» Task description
Please answer these questions using the passage on external storage options.
(a) What price does the passage give for the OWC Helios 2 Thunderbolt?
(b) How many hard drives does the WD Velociraptor Duo house, and at what speed do they spin?
(c) How much does the 1TB option of the LaCie Little Big Disk 2 cost?

OWC Helios 2 Thunderbolt is a dual PCIe enclosure where you can house up to 2 PCIe SSDs (or other PCIe components such as audio interfaces which is really cool). It already comes with Thunderbolt 2, allowing transfer speeds close to 2000 Mb/s with some PCIe SSDs. I say this would be very future proof, offering great a great upgradable storage system. At $360 is not that expensive when you think of its modular potential. 

The thunderbolt enclosures mentioned above offer two thunderbolt ports that allow for daisy chaining.

For storing just a couple of demanding sample libraries there are some promising bus powered external SSDs:

On USB 3, MyDigital SSD OTG has very good speeds for the price on a mSSD SATA drive. More than 210 Mb/s in their 256 GB, just for $180. It’s bus-powered. 

The new LaCie Rugged SSD for USB 3.0 has speeds approaching 300 Mb/s (a bit more in Thunderbolt), with up to 500 Gb for $500. It also comes with Thunderbolt (available in July).

One I’m looking into getting myself is the Akitio PalmRaid Thunderbolt, up to 500GB of storage in RAID0 mode (software) of two SATA3 mSSDs, arguably offering speeds approaching 700 MB/s. It goes for around $640.

The new Elgato Drive+ Thunderbolt with up to 512GB has received very good reviews about its performance and speed, although it’s one of the pricier options at $780.

The Promise J2 houses two mSSDs in RAID0 mode (software raid), also with up to 512Gb, at around $700. 

External AC-powered Thunderbolt SSDs for more robust solutions, yet portable:

The new LaCie Little Big Disk 2 has 2 PCIe SSDs (Samsung) in RAID0 (software) offering speeds of over 1000 Mb/s, with the 1TB option at $1299. For the performance it offers the high price is actually not all that bad.

Promise, Akitio and OWC offer some other good ac powered high-performance external drives, but these come in the same enclosures they sell, so I reckon it’s better to get their enclosures and buy higher performance SSDs separately.

I should point out that during my research I found the WD Velociraptor Duo which houses two 1Tb 10,000 RPM hard drives that can be configured in RAID0 mode. Totalling 2Tb, it offers read speeds over 250 Mb/s, which are pretty good, and it costs $450. For storing bulky libraries this may be a good option despite not being SSD, given the competitive price for those speeds. For recording audio, this may also be a good option since multiple writes won’t hit its performance as they would do on many SDDs. 

In summary, the best solution will depend on every composer’s needs and the type and quantity of sample libraries they use. But as SDDs fall in price, and stellar performance PCIe based SSDs enter the consumer market, the upgrading options with SSDs will benefit many composers using demanding sample libraries. For my personal needs, I’m looking into getting a high-speed bus-powered thunderbolt external SSD such as the Akitio PalmRaid, to run up to 3 demanding libraries such as the EW Hollywood series or a few Spitfire or 8dio libs in multiple mic configs; and the less demanding libraries in my existing larger Glyph external HDD (at 7200 RPM). As my library collection expands I will look into a PCIe card external thunderbolt enclosure to take advantage of what I see the future of high performance SSDs, such as the Revodrive 350. I think that thunderbolt enclosures really offer great upgradable options and I would encourage those looking for storage options to consider them.

Data entries
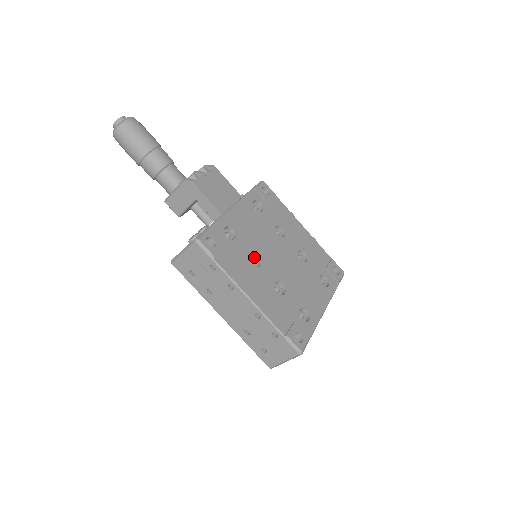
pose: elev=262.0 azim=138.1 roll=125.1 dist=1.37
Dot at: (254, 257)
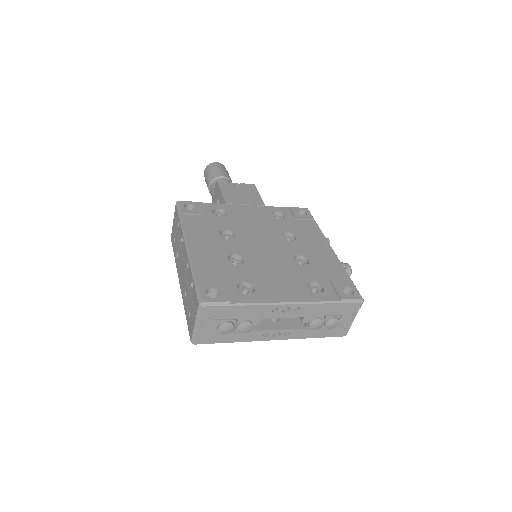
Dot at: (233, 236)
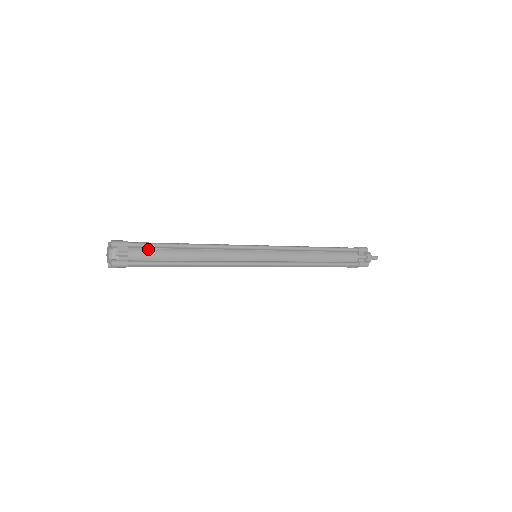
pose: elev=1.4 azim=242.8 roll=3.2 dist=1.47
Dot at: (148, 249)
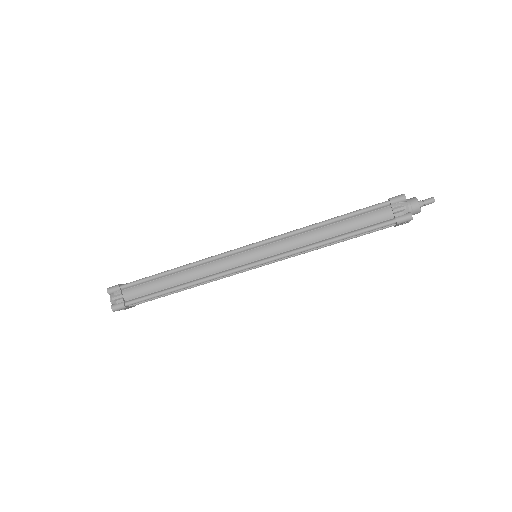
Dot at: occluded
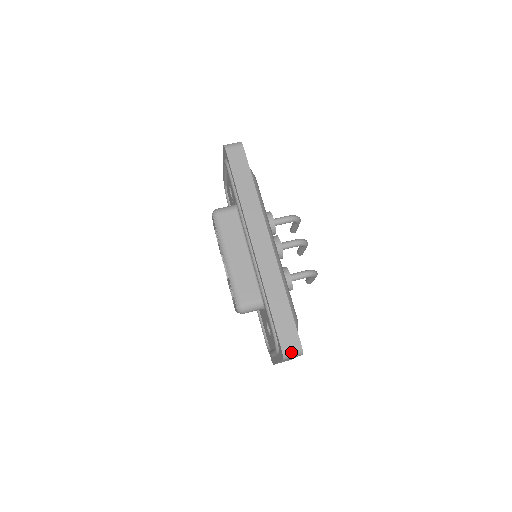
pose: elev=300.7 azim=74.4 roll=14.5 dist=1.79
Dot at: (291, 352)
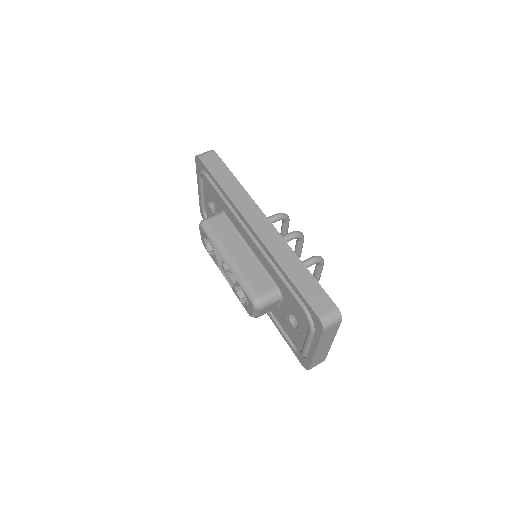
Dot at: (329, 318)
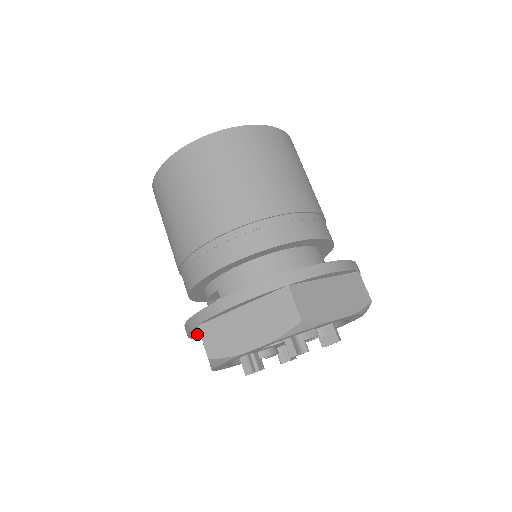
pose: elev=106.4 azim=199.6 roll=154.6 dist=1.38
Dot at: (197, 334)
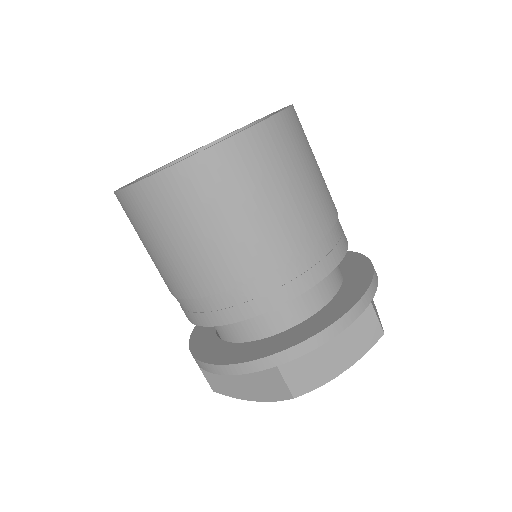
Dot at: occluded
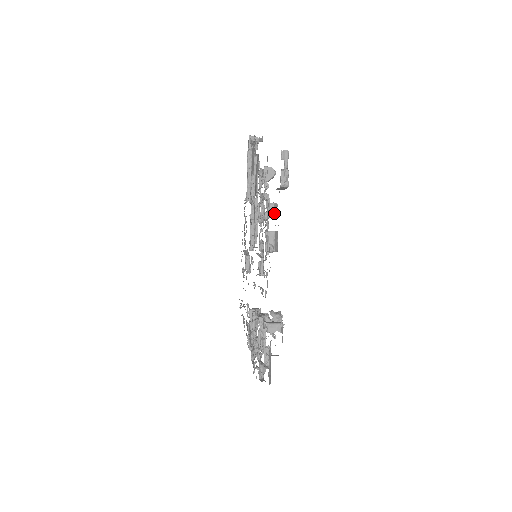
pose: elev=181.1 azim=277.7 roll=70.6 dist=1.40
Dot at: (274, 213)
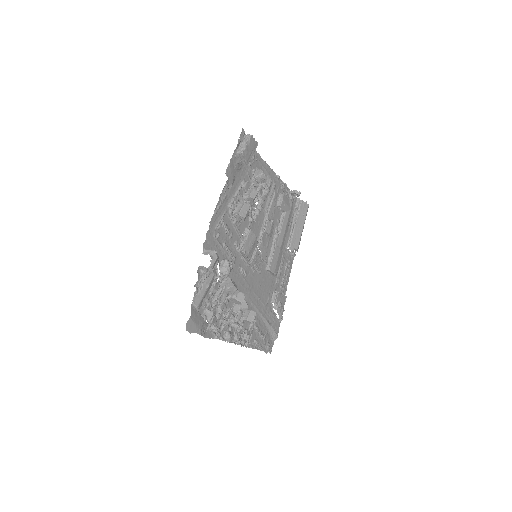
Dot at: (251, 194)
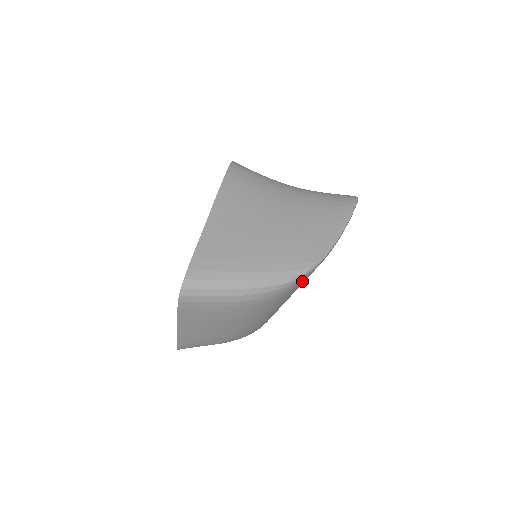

* * *

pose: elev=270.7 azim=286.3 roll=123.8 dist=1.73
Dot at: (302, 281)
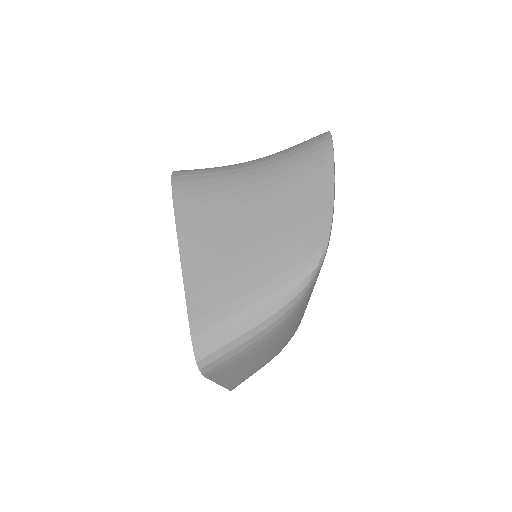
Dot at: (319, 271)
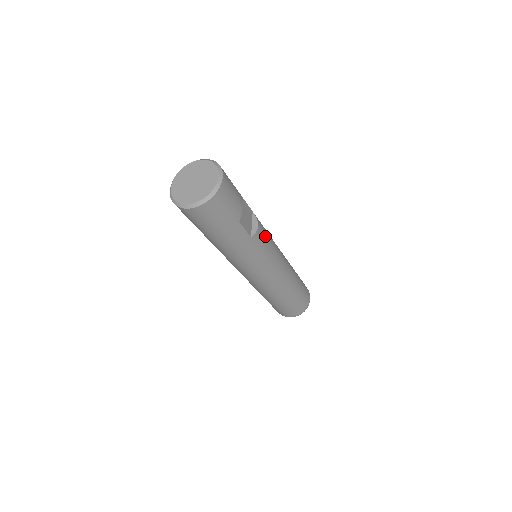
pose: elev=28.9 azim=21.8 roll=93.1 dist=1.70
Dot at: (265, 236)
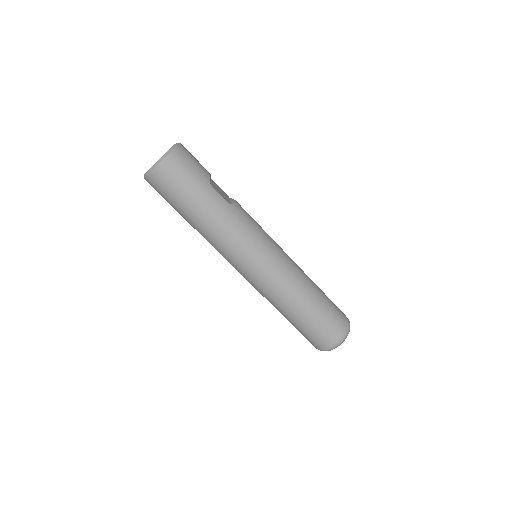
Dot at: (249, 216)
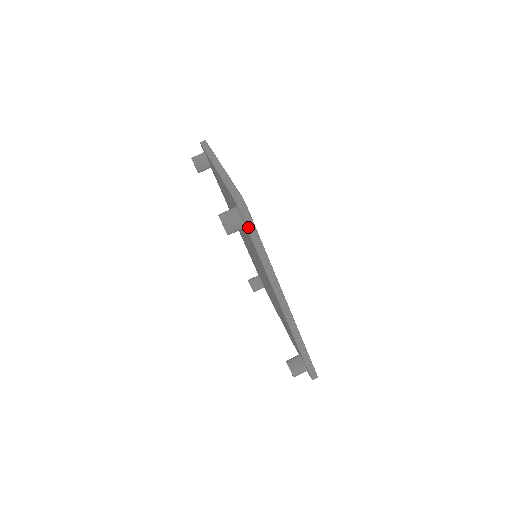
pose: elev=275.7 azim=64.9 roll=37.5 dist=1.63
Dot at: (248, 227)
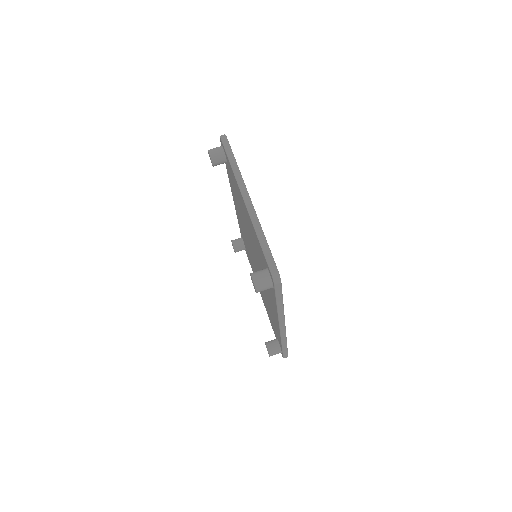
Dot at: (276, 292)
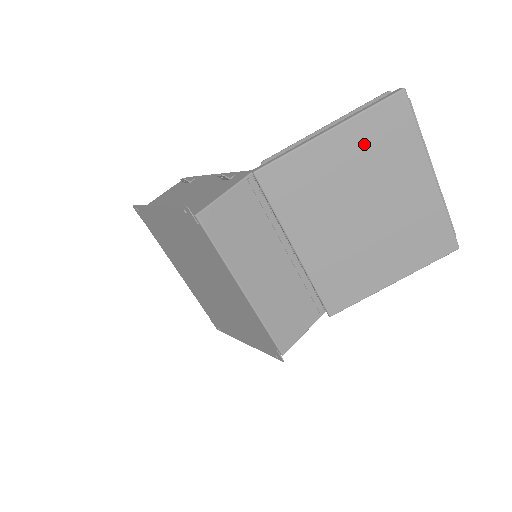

» Completed exercise
(a) $360
(b) Two hard drives, at 10,000 RPM
(c) $1299